▸ About this exercise:
Exact copies of the lines from the one with "Week Deadline" through the last line of the entries, and no pictures, make up the answer.

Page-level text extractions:
- - -

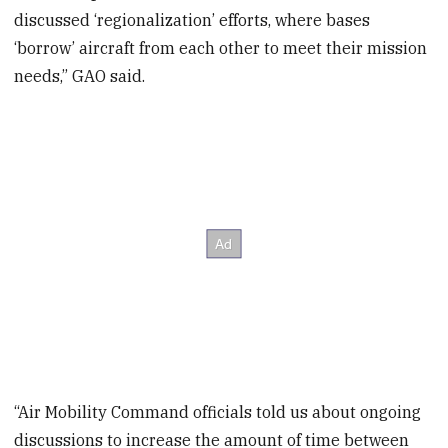
discussed ‘regionalization’ efforts, where bases
‘borrow’ aircraft from each other to meet their mission
needs,” GAO said.
“Air Mobility Command officials told us about ongoing
discussions to increase the amount of time between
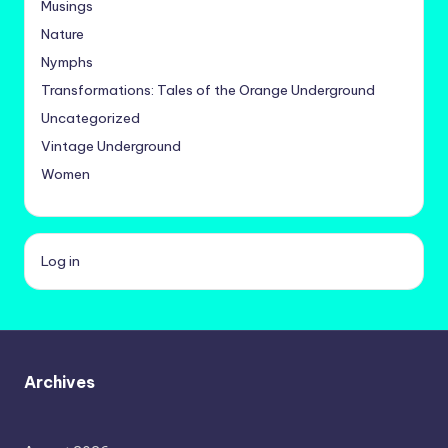
Musings
Nature
Nymphs
Transformations: Tales of the Orange Underground
Uncategorized
Vintage Underground
Women
Log in
Archives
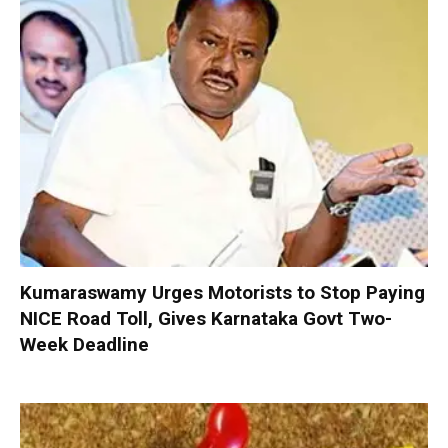
Kumaraswamy Urges Motorists to Stop Paying
NICE Road Toll, Gives Karnataka Govt Two-
Week Deadline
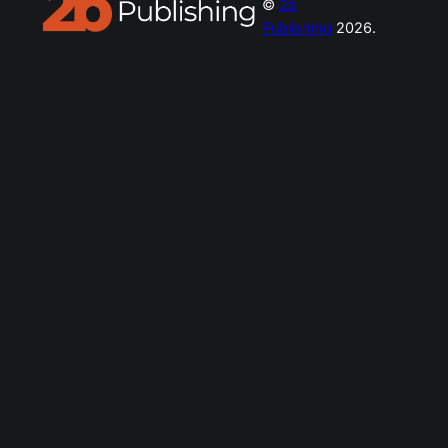
©
2b
Publishing
2026.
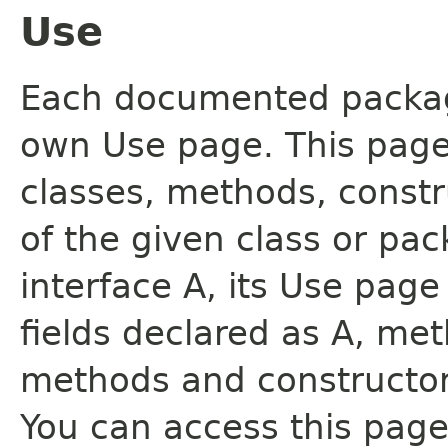
Use
Each documented package
own Use page. This page
classes, methods, constr
of the given class or pac
interface A, its Use page
fields declared as A, me
methods and constructor
You can access this page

- - -

▸ Solution to this task:
Week Deadline
©
2b
Publishing
2026.
Use
Each documented package
own Use page. This page
classes, methods, constr
of the given class or pac
interface A, its Use page
fields declared as A, me
methods and constructor
You can access this page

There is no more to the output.